- Court: Delaware Supreme Court
- Full case name: Robert F. Broz and RFB Cellular, Inc. v. Cellular Information Systems Inc.
- Decided: March 22, 1996
- Citation: 673 A.2d 148

Court membership
- Judges sitting: E. Norman Veasey, Joseph T. Walsh, Randy J. Holland

Case opinions
- Decision by: Veasey

Keywords
- Directors' duties

= Broz v. Cellular Information Systems Inc. =

Broz v. Cellular Information Systems Inc., 637 A.2d 148 (Del. 1996), is a US corporate law case, concerning the standard in Delaware corporations regarding conflicts of interest. It exemplifies that the Delaware courts spend considerable resources inquiring into whether a director has had an actual conflict of interest, as opposed to the traditional common law approach which demanded that there should be no possibility of a conflict.

==Facts==
Broz was sole shareholder and president of RFB Cellular Inc. (RFB), which held telecommunications licenses for a number of districts in Michigan.

Broz was also a non-executive board member of CIS, which operated in the same business in the upper Midwestern United States; notably it too operated in parts of Michigan.

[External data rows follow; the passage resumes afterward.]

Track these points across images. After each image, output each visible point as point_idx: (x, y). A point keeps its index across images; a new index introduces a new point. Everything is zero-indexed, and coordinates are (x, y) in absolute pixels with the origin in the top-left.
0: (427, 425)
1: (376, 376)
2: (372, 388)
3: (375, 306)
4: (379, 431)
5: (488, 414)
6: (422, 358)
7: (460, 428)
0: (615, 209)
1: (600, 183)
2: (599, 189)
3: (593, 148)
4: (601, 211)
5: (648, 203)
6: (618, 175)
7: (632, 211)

Broz, as owner of RFB, was approached by Mackinac, a tele-license broker, who offered him another opportunity for a license in Michigan. Broz discussed the matter informally with the CIS board, but did not tell them that he had started negotiating for the license; Broz believed that CIS would not be interested in the opportunity, because at the time it was shedding licenses to try and stave off bankruptcy.

Broz was successful in obtaining the license for RFB. Shortly thereafter, CIS avoided bankruptcy and closure by being acquired by Pri-Cellular, after which CIS sued Broz for breaching his fiduciary duty of loyalty, diverting the opportunity to himself.

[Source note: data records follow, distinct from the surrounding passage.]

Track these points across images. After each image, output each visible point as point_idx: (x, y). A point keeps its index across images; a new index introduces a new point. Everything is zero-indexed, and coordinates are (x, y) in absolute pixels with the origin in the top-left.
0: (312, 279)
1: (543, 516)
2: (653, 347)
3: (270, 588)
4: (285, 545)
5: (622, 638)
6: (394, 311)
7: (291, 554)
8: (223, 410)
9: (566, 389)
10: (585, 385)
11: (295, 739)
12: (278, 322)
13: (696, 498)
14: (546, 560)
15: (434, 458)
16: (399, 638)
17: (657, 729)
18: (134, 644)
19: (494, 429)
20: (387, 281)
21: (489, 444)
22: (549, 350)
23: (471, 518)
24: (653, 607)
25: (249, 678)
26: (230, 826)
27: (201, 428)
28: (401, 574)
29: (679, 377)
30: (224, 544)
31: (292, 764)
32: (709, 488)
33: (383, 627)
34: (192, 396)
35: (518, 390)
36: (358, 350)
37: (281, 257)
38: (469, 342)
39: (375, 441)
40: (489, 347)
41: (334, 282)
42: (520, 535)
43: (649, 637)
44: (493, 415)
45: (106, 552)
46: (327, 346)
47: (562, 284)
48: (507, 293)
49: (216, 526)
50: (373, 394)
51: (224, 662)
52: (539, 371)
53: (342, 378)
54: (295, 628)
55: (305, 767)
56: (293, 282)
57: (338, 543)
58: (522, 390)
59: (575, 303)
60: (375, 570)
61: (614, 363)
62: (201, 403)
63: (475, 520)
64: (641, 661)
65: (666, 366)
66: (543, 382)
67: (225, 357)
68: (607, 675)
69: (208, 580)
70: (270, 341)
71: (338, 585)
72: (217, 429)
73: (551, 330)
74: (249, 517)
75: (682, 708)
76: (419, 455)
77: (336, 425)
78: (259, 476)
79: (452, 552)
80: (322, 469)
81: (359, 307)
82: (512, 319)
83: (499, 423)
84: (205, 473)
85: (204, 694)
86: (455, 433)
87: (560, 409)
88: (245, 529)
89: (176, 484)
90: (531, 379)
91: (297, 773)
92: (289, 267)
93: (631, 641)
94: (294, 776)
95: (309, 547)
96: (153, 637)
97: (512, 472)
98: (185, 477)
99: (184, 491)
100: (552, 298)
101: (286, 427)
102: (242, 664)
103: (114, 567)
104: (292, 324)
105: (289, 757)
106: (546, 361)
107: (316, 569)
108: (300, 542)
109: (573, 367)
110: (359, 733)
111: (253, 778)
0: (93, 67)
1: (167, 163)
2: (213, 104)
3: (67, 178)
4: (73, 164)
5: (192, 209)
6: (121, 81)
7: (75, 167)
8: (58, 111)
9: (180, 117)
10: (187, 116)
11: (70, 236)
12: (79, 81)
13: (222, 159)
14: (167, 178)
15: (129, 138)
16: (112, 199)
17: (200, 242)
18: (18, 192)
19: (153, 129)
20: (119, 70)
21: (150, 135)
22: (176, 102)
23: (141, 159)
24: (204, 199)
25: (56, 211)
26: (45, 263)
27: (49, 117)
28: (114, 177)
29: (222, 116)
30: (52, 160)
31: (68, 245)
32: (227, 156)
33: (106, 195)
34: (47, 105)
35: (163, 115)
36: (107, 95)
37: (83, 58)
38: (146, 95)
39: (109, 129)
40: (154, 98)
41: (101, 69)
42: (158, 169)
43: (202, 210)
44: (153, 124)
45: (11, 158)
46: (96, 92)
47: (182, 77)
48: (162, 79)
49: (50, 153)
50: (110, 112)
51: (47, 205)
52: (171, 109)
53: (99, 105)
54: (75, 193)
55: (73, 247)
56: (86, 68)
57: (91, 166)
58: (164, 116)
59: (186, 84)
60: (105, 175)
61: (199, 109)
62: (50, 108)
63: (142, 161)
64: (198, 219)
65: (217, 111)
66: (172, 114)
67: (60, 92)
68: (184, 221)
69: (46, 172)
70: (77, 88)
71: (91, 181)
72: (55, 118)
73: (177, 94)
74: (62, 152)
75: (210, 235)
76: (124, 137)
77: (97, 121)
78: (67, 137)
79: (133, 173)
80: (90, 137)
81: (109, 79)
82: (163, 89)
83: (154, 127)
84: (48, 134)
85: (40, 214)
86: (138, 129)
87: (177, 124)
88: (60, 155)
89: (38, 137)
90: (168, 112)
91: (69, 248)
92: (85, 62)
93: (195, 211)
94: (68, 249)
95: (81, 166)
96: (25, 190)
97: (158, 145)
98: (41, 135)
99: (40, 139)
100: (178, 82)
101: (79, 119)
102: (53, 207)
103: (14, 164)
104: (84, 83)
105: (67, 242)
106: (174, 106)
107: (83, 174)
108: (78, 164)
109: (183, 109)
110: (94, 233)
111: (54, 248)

Both Pri-Cellular and RFB were later absorbed by Dobson Cellular in 1998 and 2004, respectively; Dobson was itself bought out by AT&T in 2007.)

==Judgment==
The Delaware Supreme Court held that Broz was not under any obligation to offer the Michigan-2 licence to the CIS board, the opportunity being one that had come to him personally. The plaintiff company had lacked both the interest and the financial means to acquire the licence for itself.

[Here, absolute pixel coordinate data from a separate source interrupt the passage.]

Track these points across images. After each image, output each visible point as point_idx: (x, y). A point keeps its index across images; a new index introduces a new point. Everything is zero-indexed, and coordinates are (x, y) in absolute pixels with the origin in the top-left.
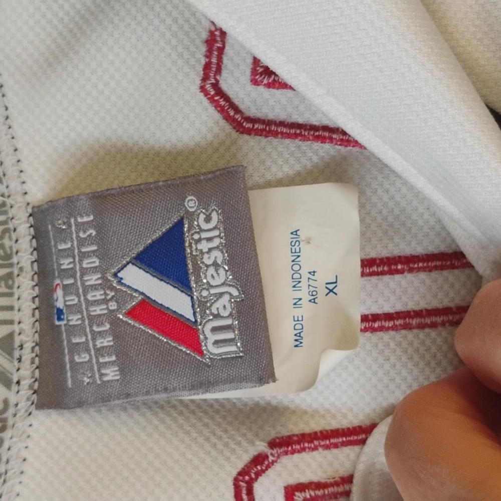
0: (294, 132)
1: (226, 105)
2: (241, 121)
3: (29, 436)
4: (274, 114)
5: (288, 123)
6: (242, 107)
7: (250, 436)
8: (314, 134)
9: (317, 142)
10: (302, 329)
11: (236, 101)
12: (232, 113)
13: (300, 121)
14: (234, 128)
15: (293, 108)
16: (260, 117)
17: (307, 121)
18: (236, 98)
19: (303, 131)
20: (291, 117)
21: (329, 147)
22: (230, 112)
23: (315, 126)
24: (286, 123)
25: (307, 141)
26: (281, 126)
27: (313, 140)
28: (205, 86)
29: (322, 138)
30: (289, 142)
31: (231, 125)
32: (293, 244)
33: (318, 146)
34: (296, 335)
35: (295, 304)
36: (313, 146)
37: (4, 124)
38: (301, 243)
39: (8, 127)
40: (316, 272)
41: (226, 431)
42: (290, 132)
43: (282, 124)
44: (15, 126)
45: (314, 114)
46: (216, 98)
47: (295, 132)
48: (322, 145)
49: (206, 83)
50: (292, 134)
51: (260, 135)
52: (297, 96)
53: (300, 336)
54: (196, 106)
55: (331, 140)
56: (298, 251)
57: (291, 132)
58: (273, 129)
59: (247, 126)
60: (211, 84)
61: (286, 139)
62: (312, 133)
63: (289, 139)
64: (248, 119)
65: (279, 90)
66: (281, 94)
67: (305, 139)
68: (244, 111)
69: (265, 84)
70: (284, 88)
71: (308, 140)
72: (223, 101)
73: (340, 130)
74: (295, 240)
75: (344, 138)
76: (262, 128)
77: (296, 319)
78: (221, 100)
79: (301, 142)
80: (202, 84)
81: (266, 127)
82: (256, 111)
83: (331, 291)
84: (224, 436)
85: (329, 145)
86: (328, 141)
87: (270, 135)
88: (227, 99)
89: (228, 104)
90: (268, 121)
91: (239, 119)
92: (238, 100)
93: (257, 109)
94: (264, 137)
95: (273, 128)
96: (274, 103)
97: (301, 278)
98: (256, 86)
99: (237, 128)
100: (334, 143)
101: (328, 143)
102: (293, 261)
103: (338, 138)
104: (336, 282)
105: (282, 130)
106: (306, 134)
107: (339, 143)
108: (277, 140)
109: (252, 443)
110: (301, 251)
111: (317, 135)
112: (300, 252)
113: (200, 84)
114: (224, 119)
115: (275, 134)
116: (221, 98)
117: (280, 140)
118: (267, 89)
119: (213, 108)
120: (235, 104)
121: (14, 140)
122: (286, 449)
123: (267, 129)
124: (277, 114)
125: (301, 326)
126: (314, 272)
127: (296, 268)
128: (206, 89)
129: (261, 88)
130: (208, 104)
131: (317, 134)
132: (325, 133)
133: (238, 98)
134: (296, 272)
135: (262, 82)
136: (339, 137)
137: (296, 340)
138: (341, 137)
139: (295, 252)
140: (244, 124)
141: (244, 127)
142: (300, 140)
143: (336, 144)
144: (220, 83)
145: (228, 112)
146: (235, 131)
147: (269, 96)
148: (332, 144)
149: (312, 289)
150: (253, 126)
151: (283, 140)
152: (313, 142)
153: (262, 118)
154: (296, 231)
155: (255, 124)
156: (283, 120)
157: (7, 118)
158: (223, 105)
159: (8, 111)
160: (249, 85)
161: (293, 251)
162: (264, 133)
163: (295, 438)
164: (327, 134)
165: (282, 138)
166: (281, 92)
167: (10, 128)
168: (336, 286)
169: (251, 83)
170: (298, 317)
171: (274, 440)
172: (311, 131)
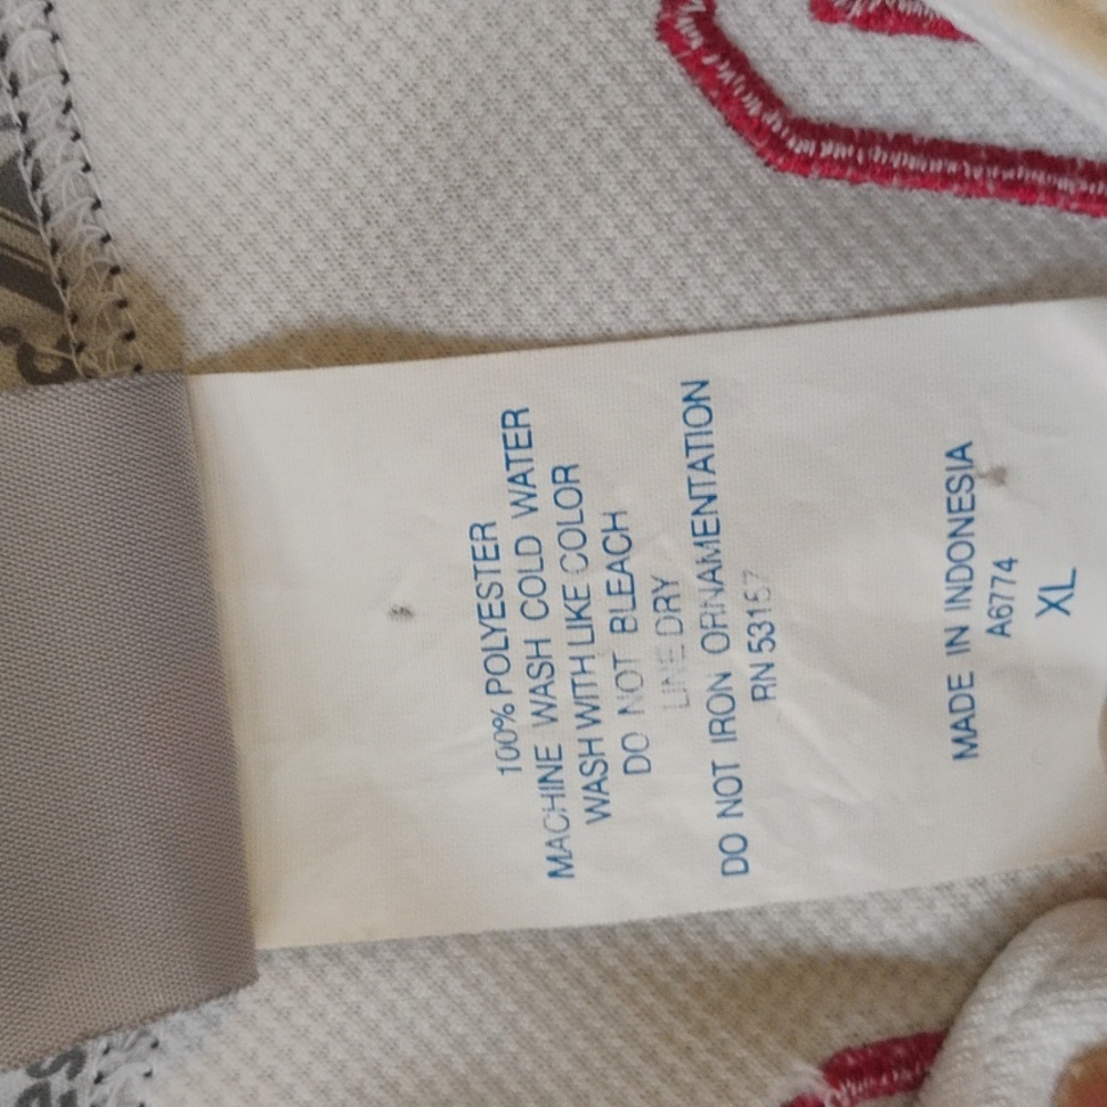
0: (939, 168)
1: (736, 83)
2: (780, 132)
3: (155, 1045)
4: (879, 112)
5: (922, 139)
6: (782, 88)
7: (771, 1043)
8: (1000, 176)
9: (1009, 201)
10: (973, 707)
11: (767, 71)
12: (754, 107)
13: (958, 132)
14: (760, 154)
15: (937, 93)
16: (837, 122)
17: (979, 136)
18: (765, 61)
19: (966, 164)
20: (928, 121)
21: (1043, 217)
22: (748, 106)
23: (1003, 150)
24: (915, 141)
25: (978, 196)
26: (903, 150)
27: (999, 195)
28: (674, 21)
29: (1025, 188)
30: (922, 199)
31: (752, 144)
32: (954, 486)
33: (1009, 212)
34: (955, 726)
35: (951, 644)
36: (997, 213)
37: (60, 126)
38: (978, 482)
39: (72, 134)
40: (1016, 561)
41: (703, 1031)
42: (928, 169)
43: (903, 142)
44: (90, 131)
45: (999, 113)
46: (708, 60)
47: (944, 169)
48: (1025, 209)
49: (676, 12)
50: (935, 176)
51: (838, 178)
52: (949, 56)
53: (968, 728)
54: (645, 84)
55: (1052, 194)
56: (967, 504)
57: (932, 169)
58: (876, 159)
59: (797, 151)
60: (691, 14)
61: (915, 191)
62: (995, 172)
63: (924, 191)
64: (803, 127)
65: (897, 37)
66: (903, 50)
67: (973, 189)
68: (788, 100)
69: (854, 19)
70: (909, 31)
71: (984, 192)
72: (728, 69)
73: (1080, 165)
74: (958, 475)
75: (1092, 190)
76: (843, 155)
77: (955, 684)
78: (722, 67)
79: (958, 201)
80: (667, 16)
81: (856, 153)
82: (825, 102)
83: (1056, 605)
84: (699, 1044)
85: (1043, 211)
86: (1042, 197)
87: (867, 177)
88: (739, 62)
89: (742, 78)
90: (862, 131)
91: (775, 129)
92: (772, 65)
93: (828, 95)
94: (847, 184)
95: (878, 154)
96: (878, 79)
97: (971, 578)
98: (827, 25)
99: (769, 155)
100: (1061, 203)
101: (1042, 203)
102: (953, 535)
103: (1072, 191)
104: (1072, 586)
105: (904, 163)
106: (977, 175)
107: (1075, 205)
108: (888, 192)
109: (778, 1066)
110: (977, 507)
111: (1009, 180)
112: (973, 508)
113: (658, 16)
114: (728, 125)
115: (884, 174)
116: (722, 61)
117: (897, 193)
118: (859, 35)
119: (698, 90)
120: (762, 80)
121: (89, 175)
122: (873, 1082)
123: (860, 159)
124: (888, 111)
125: (968, 700)
126: (1011, 562)
127: (961, 552)
128: (677, 32)
129: (841, 32)
130: (681, 79)
131: (1009, 175)
132: (1034, 175)
133: (772, 60)
134: (960, 564)
135: (848, 11)
136: (1078, 186)
137: (958, 741)
138: (1084, 187)
139: (960, 509)
140: (791, 143)
141: (791, 154)
142: (957, 195)
143: (1067, 208)
144: (717, 11)
145: (741, 104)
146: (761, 161)
147: (865, 57)
148: (1053, 209)
149: (997, 602)
150: (818, 149)
151: (906, 191)
152: (997, 201)
153: (843, 125)
154: (963, 449)
155: (823, 144)
156: (906, 132)
157: (68, 106)
158: (727, 82)
159: (69, 85)
160: (806, 21)
161: (955, 506)
162: (850, 172)
163: (900, 1051)
164: (1040, 178)
165: (901, 188)
166: (902, 44)
167: (77, 137)
168: (1071, 596)
169: (812, 15)
170: (960, 678)
171: (840, 1056)
172: (992, 167)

First, we find that CIS was not financially capable of exploiting the Michigan-2 opportunity. Although the Court of Chancery concluded otherwise, we hold that this finding was not supported by the evidence.

[...]

The Court in Guth also derived a corollary which states that a director or officer may take a corporate opportunity if: (1) the opportunity is presented to the director or officer in his individual and not his corporate capacity; (2) the opportunity is not essential to the corporation; (3) the corporation holds no interest or expectancy in the opportunity; and (4) the director or officer has not wrongfully employed the resources of the corporation in pursuing or exploiting the opportunity.

[...]

No one factor is dispositive and all the facts must be taken into account insofar as they are applicable.